Evolving to packet-based on access network.
Well, off course after we discus much about backhaul, we cannot let our legacy backhaul network without changes. Step by step we have to evolve our existing backhaul to meet emerging greater data demand in future. Fiber optic can substitute the old copper using Passive Optical Network (GPON) in some areas. May be this process will take several years. We are employing (Pseudo-wire Emulation Edge to Edge) PWE3 to provide tunnels to emulate services such as Frame Relay (FR), ATM, Ethernet, TDM SONET/SDH over packet switched networks (IP/MPLS). This protocol connects traditional networks and packet switched networks (PSNs) to share resources and extend networks.
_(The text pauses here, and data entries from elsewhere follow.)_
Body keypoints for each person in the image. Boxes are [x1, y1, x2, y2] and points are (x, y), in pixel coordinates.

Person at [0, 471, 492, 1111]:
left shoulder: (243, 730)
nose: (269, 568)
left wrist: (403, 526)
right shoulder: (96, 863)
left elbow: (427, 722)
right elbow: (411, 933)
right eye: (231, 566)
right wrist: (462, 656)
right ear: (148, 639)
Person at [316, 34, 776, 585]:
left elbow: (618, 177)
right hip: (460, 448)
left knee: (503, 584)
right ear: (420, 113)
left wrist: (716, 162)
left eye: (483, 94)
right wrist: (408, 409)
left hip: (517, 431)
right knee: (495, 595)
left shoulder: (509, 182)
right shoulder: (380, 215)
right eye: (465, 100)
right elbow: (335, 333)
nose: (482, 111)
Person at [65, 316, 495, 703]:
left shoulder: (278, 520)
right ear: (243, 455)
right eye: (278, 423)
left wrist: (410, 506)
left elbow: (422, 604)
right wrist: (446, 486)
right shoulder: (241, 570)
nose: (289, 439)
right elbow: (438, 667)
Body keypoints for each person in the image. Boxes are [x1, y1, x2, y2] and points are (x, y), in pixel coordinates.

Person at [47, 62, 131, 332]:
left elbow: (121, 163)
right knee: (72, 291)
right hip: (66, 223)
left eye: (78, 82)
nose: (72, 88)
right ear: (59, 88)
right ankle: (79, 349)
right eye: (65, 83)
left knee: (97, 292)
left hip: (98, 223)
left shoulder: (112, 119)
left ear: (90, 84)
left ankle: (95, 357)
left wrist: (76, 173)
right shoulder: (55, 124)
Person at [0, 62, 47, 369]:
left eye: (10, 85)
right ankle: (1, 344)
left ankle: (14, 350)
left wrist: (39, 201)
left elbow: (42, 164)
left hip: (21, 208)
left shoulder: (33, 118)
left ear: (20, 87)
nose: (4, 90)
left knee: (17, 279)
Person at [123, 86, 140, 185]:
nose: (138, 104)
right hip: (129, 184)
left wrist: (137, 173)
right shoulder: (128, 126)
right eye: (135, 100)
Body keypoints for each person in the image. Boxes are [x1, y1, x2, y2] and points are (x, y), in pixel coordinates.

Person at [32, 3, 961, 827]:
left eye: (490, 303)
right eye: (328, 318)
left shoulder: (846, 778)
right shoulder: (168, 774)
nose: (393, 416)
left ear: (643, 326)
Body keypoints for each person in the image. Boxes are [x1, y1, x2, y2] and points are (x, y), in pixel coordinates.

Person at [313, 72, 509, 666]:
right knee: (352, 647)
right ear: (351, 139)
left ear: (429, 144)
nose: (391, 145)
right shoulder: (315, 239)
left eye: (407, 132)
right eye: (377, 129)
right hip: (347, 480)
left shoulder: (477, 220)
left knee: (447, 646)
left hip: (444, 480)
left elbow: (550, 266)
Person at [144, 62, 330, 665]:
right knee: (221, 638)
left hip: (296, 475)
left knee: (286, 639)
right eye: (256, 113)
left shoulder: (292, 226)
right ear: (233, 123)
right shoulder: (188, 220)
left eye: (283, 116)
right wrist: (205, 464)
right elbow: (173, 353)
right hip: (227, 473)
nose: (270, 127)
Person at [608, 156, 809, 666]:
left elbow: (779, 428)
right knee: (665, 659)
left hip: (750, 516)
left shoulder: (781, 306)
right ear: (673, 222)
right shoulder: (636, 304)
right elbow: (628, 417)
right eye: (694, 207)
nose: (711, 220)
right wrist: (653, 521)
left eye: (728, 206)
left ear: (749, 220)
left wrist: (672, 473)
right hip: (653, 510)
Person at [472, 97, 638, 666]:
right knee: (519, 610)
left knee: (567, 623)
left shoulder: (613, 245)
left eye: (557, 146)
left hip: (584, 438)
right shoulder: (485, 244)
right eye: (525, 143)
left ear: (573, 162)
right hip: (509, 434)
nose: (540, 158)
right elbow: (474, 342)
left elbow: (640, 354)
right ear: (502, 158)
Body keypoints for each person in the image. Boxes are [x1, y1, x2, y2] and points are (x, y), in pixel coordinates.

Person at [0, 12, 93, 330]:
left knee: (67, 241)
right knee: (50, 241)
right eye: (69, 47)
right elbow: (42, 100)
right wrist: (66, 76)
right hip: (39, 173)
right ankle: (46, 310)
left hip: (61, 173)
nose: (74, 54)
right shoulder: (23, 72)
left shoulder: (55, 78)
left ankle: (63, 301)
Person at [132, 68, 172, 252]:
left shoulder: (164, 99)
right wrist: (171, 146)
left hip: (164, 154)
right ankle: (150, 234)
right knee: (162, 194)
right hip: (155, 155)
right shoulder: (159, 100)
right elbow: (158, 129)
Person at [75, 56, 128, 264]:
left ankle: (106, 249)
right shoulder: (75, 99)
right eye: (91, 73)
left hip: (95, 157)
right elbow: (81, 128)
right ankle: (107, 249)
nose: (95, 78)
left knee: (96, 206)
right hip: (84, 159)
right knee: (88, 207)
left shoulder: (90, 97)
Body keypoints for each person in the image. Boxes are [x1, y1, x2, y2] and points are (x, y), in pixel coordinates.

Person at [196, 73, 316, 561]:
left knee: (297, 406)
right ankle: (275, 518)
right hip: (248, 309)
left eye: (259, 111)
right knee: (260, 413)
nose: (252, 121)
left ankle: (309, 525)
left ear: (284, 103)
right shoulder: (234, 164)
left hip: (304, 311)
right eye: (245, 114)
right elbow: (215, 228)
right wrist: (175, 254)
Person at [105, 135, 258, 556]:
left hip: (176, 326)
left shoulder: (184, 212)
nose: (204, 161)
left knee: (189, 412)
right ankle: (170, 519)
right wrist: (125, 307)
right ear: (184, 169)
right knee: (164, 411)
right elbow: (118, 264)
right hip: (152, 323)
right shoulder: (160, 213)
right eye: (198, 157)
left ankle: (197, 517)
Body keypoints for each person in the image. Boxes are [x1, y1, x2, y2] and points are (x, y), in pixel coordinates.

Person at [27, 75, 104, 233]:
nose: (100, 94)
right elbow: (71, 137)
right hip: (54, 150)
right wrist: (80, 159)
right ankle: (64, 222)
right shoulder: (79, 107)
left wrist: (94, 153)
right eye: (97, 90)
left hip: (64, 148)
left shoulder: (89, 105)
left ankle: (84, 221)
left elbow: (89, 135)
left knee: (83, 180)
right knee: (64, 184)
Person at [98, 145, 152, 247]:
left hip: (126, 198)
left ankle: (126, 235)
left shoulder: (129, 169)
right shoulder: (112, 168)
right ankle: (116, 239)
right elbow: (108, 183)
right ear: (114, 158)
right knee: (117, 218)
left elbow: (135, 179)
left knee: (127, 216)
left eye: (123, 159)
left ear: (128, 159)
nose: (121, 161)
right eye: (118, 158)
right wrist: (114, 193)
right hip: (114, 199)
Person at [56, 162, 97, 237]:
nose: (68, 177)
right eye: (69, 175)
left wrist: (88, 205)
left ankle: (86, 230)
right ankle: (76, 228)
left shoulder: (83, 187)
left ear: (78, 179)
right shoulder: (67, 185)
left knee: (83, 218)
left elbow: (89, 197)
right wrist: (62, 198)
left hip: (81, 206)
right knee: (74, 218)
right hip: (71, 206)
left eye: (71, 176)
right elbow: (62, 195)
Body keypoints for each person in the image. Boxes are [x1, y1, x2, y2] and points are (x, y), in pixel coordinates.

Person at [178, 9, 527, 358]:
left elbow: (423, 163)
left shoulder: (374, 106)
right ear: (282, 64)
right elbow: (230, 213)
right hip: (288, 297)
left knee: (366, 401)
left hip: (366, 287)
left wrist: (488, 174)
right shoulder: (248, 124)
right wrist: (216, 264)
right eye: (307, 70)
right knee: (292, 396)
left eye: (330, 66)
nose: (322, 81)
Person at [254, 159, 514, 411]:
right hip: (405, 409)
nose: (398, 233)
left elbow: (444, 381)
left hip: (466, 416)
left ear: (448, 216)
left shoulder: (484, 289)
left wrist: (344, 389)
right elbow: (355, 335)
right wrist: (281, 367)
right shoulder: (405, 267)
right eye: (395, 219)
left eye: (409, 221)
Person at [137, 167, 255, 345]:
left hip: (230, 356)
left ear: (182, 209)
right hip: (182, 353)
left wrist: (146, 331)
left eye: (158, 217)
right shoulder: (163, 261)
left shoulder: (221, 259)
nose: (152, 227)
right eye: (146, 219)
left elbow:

The current spending on backhaul isn’t so high, and it shouldn’t get too high. Why, because mobile data doesn’t bring in that much revenues. So operators must be careful not to overspend at least until 3G/4G services become mainstream.
It’s true that mobile backhaul spending will increase over the next five years, but it’s not necessarily a lot of money except in a relative sense. Operator shall get infrastructure spending to the extent that it remains a primary profit source, but too much spending will kill profit. I don’t expect to see any relevant increases in backhaul investment until 4G deploys because, until then, circuit-switched backhaul dominates because of 3G voice architecture.
If we add too much capacity, we are just wasting our money, with no monetary gain in return. If we don’t spend enough, our networks might be underpowered, causing to lose customers to other operators. We have to make priorities because there are so many places to spend and upgrade networks. The No. 1 reason to spend on a network is to gain or keep revenue, and the backhaul is a case where if we don’t have a quality backhaul, if we don’t have enough capacity, then our users are going to suffer, and many are not very patient.
It’s true that data traffic is climbing up and stressing infrastructure but voice services still important. Backhaul evolution should be performed smoothly to ensure uninterrupted service for end users. Backhaul deployment challenges for operators are timing & synchronization and hybrid strategy; leave voice traffic on existing TDM backhaul while have voice and data on a single IP/Ethernet backhaul. To maintain profitable operators can implement model voice services with guaranteed performance and broadband services delivered with best-effort performance. It will provide the right balance.